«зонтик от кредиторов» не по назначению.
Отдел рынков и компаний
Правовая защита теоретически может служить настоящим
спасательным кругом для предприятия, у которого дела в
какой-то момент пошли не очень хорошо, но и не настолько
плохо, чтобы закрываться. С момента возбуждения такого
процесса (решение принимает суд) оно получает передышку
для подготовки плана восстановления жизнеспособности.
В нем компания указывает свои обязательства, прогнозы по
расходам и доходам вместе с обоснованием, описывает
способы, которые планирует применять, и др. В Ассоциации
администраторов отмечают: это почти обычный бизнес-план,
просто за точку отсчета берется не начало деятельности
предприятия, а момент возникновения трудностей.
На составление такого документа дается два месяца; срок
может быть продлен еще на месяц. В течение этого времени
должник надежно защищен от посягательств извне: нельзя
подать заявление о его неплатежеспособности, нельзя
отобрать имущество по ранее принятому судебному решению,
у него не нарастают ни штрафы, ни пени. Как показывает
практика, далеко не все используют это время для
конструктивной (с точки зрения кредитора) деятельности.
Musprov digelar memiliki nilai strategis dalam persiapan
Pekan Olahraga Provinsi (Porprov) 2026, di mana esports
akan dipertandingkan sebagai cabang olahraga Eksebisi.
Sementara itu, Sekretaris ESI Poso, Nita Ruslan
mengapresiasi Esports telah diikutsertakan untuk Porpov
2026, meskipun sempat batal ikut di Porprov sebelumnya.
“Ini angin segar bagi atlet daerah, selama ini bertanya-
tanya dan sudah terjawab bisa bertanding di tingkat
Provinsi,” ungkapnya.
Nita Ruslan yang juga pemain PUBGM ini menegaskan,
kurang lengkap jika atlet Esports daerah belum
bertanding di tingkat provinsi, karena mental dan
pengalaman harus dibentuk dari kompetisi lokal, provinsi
########
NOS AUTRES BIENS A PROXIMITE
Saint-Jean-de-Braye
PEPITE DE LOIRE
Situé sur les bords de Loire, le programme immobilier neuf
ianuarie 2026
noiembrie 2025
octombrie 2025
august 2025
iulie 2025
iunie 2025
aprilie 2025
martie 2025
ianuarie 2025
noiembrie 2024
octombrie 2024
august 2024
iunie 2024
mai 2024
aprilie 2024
########
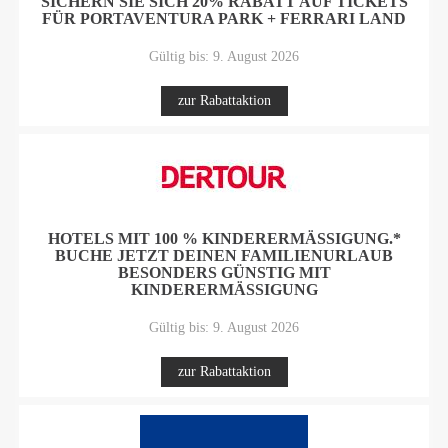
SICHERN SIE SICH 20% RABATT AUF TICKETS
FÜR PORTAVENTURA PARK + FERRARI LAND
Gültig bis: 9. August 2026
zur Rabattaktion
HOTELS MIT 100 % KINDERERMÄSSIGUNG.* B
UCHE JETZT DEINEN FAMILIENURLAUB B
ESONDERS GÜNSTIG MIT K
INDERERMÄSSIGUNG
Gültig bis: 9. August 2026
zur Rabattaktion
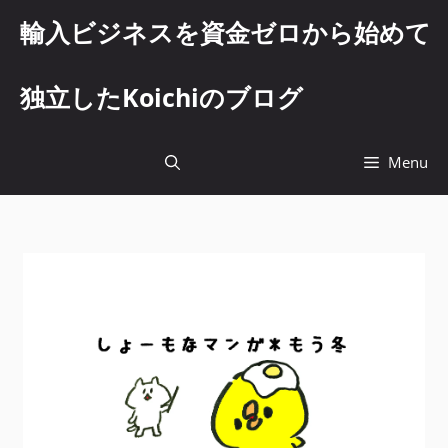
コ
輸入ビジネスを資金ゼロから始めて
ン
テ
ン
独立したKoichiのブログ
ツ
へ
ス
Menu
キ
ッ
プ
########
• _How to complete this task_:
Could you reproduce verbatim the lines of the records starting at the line containing "NOS AUTRES BIENS A PROXIMITE" and ending at the line containing "aprilie 2024", with both of those lines included?

• _Output for this task_:
NOS AUTRES BIENS A PROXIMITE
Saint-Jean-de-Braye
PEPITE DE LOIRE
Situé sur les bords de Loire, le programme immobilier neuf
ianuarie 2026
noiembrie 2025
octombrie 2025
august 2025
iulie 2025
iunie 2025
aprilie 2025
martie 2025
ianuarie 2025
noiembrie 2024
octombrie 2024
august 2024
iunie 2024
mai 2024
aprilie 2024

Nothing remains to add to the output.